Im Falle eines Bußgeldverfahrens können auch die Wartungsunterlagen eines Geschwindigkeitsmessgerätes (im Volksmund auch gerne „Blitzer“ oder „Blitzergerät“ genannt) herausverlangt werden. Zu diesem Ergebnis kam der Verfassungsgerichtshof Koblenz in einer Entscheidung vom 13.12.2021, wie er in der Pressemitteilung Nr. 8/2021 vom 15.12.2021 mitteilt.

In dem dortigen Verfahren ging es darum, dass dem Betroffenen in einem Bußgeldverfahren eine Geschwindigkeitsüberschreitung vorgeworfen wurde, was durch das mobile Messgerät des Typs PoliScan Speed M1 der Firma Vitronic gemessen wurde.

Im Bußgeldverfahren beantragte die Rechtsanwältin des Betroffenen Akteneinsicht und unter anderem die Vorlage der Wartungs- und Instandsetzungsunterlagen des Messgeräts, die nicht Bestandteil der Bußgeldakte sind. Dieser Antrag wurde vom Amtsgericht abgelehnt und der Beschwerdeführer verurteilt, der Antrag auf Rechtsbeschwerde war ebenfalls erfolglos. Dagegen erhob der Beschwerdeführer Verfassungsbeschwerde.

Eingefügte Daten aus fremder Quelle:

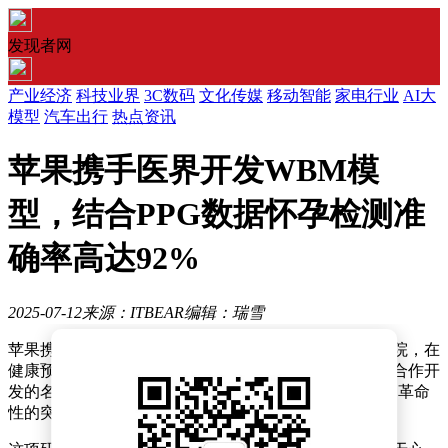
发现者网
产业经济
科技业界
3C数码
文化传媒
移动智能
家电行业
AI大
模型
汽车出行
热点资讯
苹果携手医界开发WBM模
型，结合PPG数据怀孕检测准
确率高达92%
2025-07-12
来源：ITBEAR
编辑：瑞雪
苹果携手美国心脏协会及哈佛医学院附属布莱根妇女医院，在
健康预测领域取得了新进展。一项最新研究显示，三方合作开
发的名为“WBM”的可穿戴行为模型，为健康监测带来了革命
性的突破。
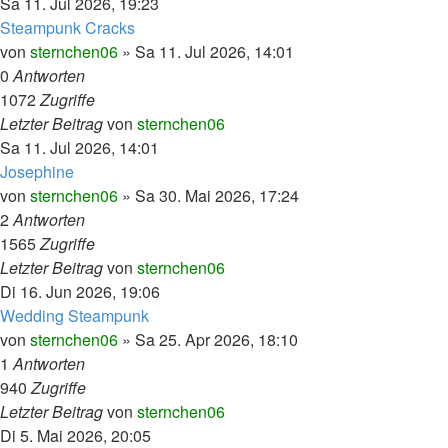
Sa 11. Jul 2026, 19:23
Steampunk Cracks
von
sternchen06
»
Sa 11. Jul 2026, 14:01
0
Antworten
1072
Zugriffe
Letzter Beitrag
von
sternchen06
Sa 11. Jul 2026, 14:01
Josephine
von
sternchen06
»
Sa 30. Mai 2026, 17:24
2
Antworten
1565
Zugriffe
Letzter Beitrag
von
sternchen06
Di 16. Jun 2026, 19:06
Wedding Steampunk
von
sternchen06
»
Sa 25. Apr 2026, 18:10
1
Antworten
940
Zugriffe
Letzter Beitrag
von
sternchen06
Di 5. Mai 2026, 20:05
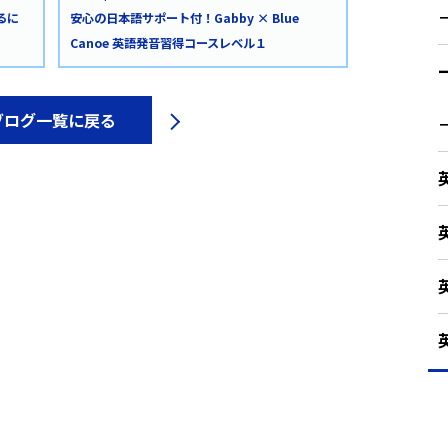
るに
安心の日本語サポート付！Gabby × Blue
Canoe 英語発音習得コースレベル１
ブログ一覧に戻る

Er machte unter anderem geltend, die Nichtüberlassung der Wartungs- und Instand-setzungsunterlagen des Messgeräts sowie bestimmter Messdaten – weiter gefordert wurden die Falldatensätze der gesamten Messreihe einschließlich der Statistikdatei und Case-List – verstoße gegen Verfassungsgrundrechte der Landesverfassung. Erfolgreich.

Der VerfGH Koblenz kam zum Ergebnis, dass der Betroffene in seinem Recht auf ein faires Verfahren verletzt wurden. Dieses besagt, dass der Betroffene das Recht hat, in tatsächlich vorhandene Unterlagen über Messgerät und Geschwindigkeitsmessung Einsicht zu nehmen. Dadurch kann zwischen der Behörde und dem Betroffenen die auch vom BVerfG zugesprochene „Waffengleichheit“ hergestellt werden, weil nur so der Betroffene die Möglichkeit hat, die Messung und das Ergebnis selbst zu untersuchen und Entlastungsbeweise zu finden, ggfs. mit Hilfe eines eigens beauftragten Sachverständigen.

Dieses Einsichtsrecht setzt jedoch voraus, dass der Betroffene die begehrten Informationen hinreichend konkret benennt und dass die geforderten Unterlagen einen sachlichen und zeitlichen Zusammenhang mit dem jeweiligen Ordnungswidrigkeitenvorwurf sowie eine erkennbare Relevanz für die Verteidigung aufweist.

Bei Wartungs- und Instandsetzungsunterlagen des Messgeräts sind nach Ansicht des VerfGH Koblenz diese Voraussetzungen erfüllt.

Diese Rechtsprechung verdeutlicht einmal mehr das umfassende und verfassungsrechtlich geschützte Akteneinsichtsrecht des Betroffenen und seines Rechtsbeistands in die jeweiligen Falldaten, auch wenn es „nur“ um Geschwindigkeits- oder Rotlichtverstöße geht. Dies gilt nicht nur für Rheinland-Pfalz, sondern für das gesamte Bundesgebiet.